* **Task statement**: The entries below contain a line with "Produktivitas (Ku/Ha), Bawang" and a line with "Produktivitas (Ku/Ha), Ketimun: none -> 75". Quote exactly those two lines and all lines between them.
** Exercise data follows **
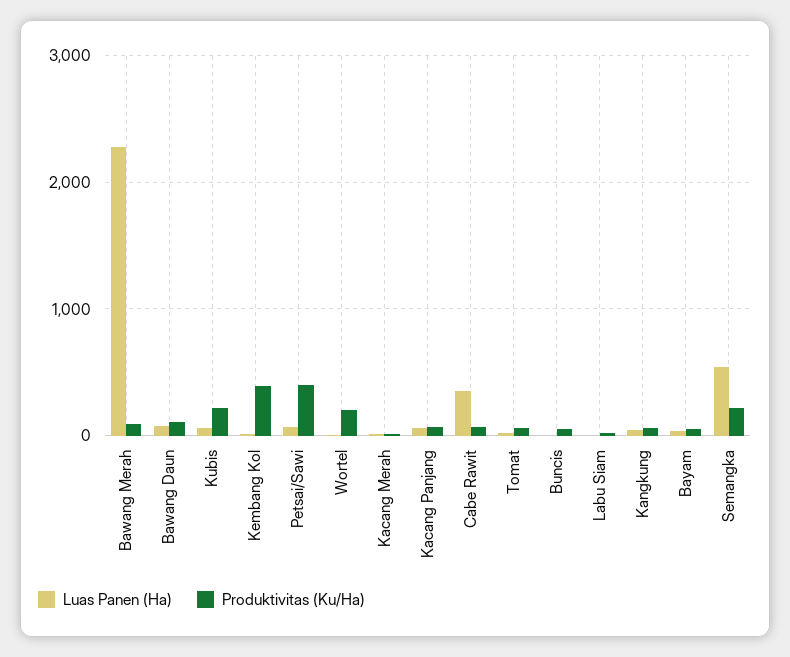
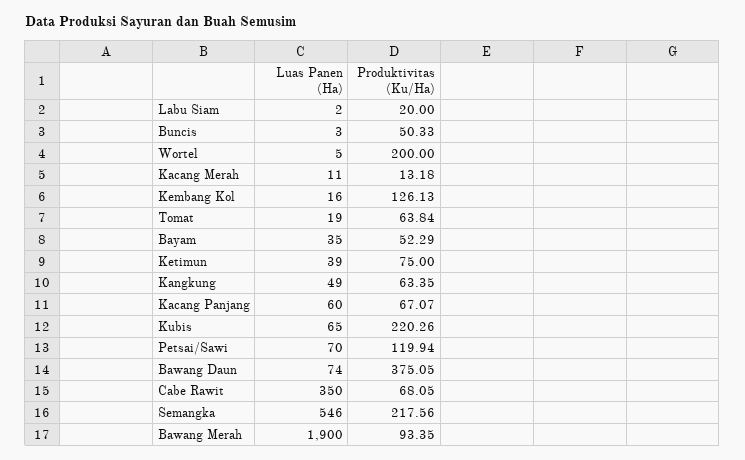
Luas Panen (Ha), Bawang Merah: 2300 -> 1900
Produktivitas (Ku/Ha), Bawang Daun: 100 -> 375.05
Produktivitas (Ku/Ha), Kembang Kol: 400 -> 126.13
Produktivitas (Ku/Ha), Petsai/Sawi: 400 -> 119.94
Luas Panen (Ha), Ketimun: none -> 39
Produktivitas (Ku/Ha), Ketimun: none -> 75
** End of Exercise data **
** Exercise data follows **
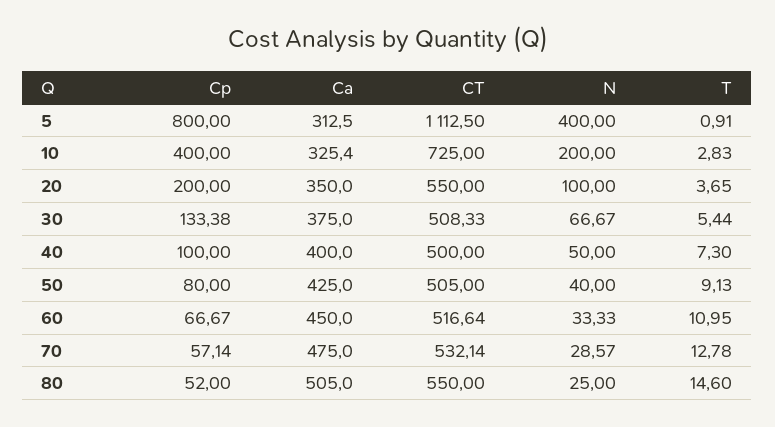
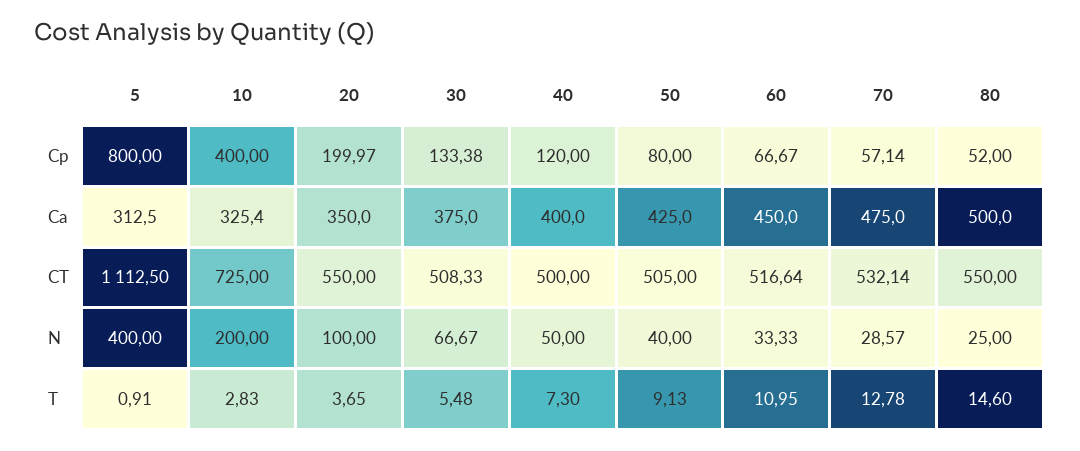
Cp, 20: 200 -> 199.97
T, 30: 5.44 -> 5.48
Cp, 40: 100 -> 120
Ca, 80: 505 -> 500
** End of Exercise data **
* **Solution for this problem**:
Produktivitas (Ku/Ha), Bawang Daun: 100 -> 375.05
Produktivitas (Ku/Ha), Kembang Kol: 400 -> 126.13
Produktivitas (Ku/Ha), Petsai/Sawi: 400 -> 119.94
Luas Panen (Ha), Ketimun: none -> 39
Produktivitas (Ku/Ha), Ketimun: none -> 75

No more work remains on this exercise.